One of Driant's fortified positions today.

On day two of the battle German shells crashed down again on the Bois de Cuares in an attempt to wipe out what remained of the French defence. By mid-day the shelling lifted and German troops poured into the shattered woods looking to deliver the final blow.

At around 1pm a foward platoon of German infantry and flamethrowers were 800 meters away from Driant's command post in the centre of the Bois des Caures. 

Driant stepped out into the defensive redoubts and directed the fire of the Chasseurs still around him. Deciding, at some point mid-afternoon, to withdraw to the nearby village of Beaumont, Driant led a small group of Chassuers from shell-hole to shell-hole.

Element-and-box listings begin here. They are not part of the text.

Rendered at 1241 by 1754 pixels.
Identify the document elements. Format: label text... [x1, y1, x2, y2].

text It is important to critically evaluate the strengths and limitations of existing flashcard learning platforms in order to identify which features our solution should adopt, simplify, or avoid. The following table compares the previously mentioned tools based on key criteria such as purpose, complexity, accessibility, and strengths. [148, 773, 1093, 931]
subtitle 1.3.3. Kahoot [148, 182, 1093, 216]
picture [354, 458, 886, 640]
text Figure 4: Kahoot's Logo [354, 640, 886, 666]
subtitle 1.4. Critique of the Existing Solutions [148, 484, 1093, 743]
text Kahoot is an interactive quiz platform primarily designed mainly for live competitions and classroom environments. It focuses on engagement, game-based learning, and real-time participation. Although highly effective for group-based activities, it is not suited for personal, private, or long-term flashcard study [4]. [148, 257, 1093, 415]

As Driant stopped to give first aid to a wounded Chasseur he was shot through the temple and fell to the ground.


*

Driant had commanded 1,200 Chassuers at the start of the previous day, around 500 made it out of the destroyed Boi des Caures and back to French lines at the end of the second.

The bombardment of the woods at Boi des Caures exemplified the struggle at Verdun. This was, above all, a gunner's war.


The Bois Des Caures after one week of bombardment


Driant had been proved correct. His dreadful 'imaginary war' novels may have been produced for a cheap and uninformed readership yet his grasp of the vulnerable situation of Verdun proved to be correct. Driant and his Chasseurs were the first of many at Verdun to pay for the earlier neglect of the French high command.

*

The defence of the Bois des Caures elevated Driant to the status of national hero, even German newspapers acclaimed his brilliant defence. When his body was found a German Baroness sent his personal belonging's back to Madame Driant with a letter of sympathy.

Buried by the Germans in 1916, Driant's bdy was exhumed in 1934 and re-buried in the newly growing woods of the Bois des Caures.

Driant's grave in the Bois Des Caures.

This could be a scene from one his 'imagined wars'. A highly romanticised view of Driant's death.